Addressing concerns raised by Professor Simon Michaux about the challenges of transitioning from oil to renewable energy, Northvolt emphasizes the scarcity of minerals and energy. Michaux warns of potential resource competition, hunger, and compromised healthcare due to the inability to store large amounts of renewable energy effectively.
To counteract these challenges and reduce dependence on critical metals like lithium, Northvolt has developed a sodium-ion battery. Andreas Haas, head of Northvolt's sodium-ion program, highlights the breakthrough in using sodium, a common and abundant element, as opposed to lithium. The new lithium-free sodium-ion battery is cheaper, more sustainable and doesn’t rely on scarce raw materials.

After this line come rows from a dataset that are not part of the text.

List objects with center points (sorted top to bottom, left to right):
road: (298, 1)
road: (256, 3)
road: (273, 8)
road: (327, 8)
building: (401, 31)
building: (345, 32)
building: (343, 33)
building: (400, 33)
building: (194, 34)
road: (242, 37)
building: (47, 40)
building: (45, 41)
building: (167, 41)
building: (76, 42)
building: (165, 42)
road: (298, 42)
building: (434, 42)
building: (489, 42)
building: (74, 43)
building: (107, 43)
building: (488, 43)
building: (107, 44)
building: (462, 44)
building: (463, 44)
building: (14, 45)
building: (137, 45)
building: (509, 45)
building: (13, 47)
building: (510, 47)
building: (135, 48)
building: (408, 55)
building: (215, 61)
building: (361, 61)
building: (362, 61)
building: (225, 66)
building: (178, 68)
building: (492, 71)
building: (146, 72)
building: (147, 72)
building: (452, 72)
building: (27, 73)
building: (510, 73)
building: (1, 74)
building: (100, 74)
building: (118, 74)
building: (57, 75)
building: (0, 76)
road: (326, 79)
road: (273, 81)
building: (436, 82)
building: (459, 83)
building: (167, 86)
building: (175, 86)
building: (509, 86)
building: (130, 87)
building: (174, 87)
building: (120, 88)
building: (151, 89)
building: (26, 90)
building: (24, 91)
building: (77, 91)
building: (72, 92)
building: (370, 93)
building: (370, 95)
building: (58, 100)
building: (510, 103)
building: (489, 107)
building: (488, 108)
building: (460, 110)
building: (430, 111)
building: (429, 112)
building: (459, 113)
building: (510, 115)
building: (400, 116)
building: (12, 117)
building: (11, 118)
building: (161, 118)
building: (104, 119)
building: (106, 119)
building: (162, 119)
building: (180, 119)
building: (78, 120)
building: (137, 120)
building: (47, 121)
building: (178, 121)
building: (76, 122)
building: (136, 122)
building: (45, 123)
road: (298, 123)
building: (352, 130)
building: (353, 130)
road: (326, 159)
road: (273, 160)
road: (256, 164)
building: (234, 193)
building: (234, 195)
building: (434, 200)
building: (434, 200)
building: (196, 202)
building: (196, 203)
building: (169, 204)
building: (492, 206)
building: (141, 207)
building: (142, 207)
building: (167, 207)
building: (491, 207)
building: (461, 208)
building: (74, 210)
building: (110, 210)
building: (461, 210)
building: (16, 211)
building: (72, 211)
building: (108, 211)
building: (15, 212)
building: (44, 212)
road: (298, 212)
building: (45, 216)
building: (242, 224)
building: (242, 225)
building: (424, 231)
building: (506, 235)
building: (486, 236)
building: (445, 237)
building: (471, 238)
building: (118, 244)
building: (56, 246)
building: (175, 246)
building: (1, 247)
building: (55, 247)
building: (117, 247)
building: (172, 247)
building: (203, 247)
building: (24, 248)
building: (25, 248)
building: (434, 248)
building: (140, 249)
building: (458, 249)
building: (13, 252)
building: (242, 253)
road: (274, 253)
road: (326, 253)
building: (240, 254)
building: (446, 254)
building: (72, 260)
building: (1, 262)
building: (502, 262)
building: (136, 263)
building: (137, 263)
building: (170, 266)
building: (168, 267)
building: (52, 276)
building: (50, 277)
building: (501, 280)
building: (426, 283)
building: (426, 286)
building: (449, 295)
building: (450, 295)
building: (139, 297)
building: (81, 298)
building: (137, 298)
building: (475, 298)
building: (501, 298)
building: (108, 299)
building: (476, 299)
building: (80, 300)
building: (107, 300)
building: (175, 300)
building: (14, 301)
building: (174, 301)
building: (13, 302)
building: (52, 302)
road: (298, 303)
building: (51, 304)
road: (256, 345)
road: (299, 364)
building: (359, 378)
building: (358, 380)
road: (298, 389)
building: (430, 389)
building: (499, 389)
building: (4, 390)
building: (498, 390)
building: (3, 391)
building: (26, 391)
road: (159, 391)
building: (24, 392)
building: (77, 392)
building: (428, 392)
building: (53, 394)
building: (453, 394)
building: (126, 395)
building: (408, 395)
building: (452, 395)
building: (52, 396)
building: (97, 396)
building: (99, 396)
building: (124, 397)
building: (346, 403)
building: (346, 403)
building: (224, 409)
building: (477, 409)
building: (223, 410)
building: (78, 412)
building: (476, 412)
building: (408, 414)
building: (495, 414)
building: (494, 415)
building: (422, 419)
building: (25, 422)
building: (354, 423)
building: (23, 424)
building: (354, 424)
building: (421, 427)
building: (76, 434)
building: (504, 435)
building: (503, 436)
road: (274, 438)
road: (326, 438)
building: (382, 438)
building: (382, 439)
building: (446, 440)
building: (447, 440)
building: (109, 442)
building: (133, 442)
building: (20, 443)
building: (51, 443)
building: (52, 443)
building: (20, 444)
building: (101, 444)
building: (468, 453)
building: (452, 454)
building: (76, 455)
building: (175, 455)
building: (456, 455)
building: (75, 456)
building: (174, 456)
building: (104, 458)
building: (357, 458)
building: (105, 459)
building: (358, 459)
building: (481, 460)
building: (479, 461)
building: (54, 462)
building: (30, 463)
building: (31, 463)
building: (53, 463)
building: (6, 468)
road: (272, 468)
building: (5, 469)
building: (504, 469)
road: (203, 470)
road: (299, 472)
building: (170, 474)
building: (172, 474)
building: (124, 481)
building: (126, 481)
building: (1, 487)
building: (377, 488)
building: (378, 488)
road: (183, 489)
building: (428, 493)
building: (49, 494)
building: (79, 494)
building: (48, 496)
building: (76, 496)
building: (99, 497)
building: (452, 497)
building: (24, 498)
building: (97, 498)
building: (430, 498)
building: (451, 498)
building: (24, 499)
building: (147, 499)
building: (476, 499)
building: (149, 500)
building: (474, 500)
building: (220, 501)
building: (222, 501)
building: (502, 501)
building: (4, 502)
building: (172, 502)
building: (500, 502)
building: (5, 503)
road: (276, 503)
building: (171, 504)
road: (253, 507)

–The last few years have seen battery technology evolve to enable longer electric vehicle ranges. Our focus has been to explore other markets, says Haas.
Should we be moving away from lithium?
The sodium-ion battery, composed of sodium, iron, carbon and nitrogen, is positioned as a sustainable alternative to lithium. Haas reiterates the company's commitment to recycling critical materials, minimizing reliance on mining, and moving toward a more environmentally friendly approach.
– We work with critical materials globally, as everybody does. Mining is part of the value chain. We want to move away from it as much as possible through recycling. That's why the sodium-ion initiative is such a breakthrough," adds Sanna Bäckström, a communicator at Northvolt.
While Northvolt plans to lead industrial production and commercial sales of this sodium-ion battery, they acknowledge the technology's roots in the Nobel Prize-winning research of John B. Goodenough. Haas notes that competitors, particularly Chinese companies, are exploring similar technologies with variations in materials such as nickel.
The batteries developed by Northvolt are not yet ready for mass production. The final products are expected to be five to ten times larger.
– We are already working on the second generation of these batteries for other markets. We want to scale this up, he says.
As for when these batteries will be available in cars, Haas says it will be a few years. At the same time, Northvolt's U.S. subsidiary, Cuberg, is developing another lithium technology to produce batteries for the aviation sector.
– That way we cover three markets.
The sodium-ion technology, which has been developed together with Northvolt's research partner Altris, is intended to provide the foundation for Northvolt's next-generation energy storage solutions. The low cost and safety at high temperatures make the technology especially attractive for energy storage solutions in upcoming markets, including India, the Middle East and Africa.
Additionally, the technology can be produced with locally sourced materials, providing a unique pathway for developing new regional battery manufacturing capacity entirely independent of traditional battery value chains.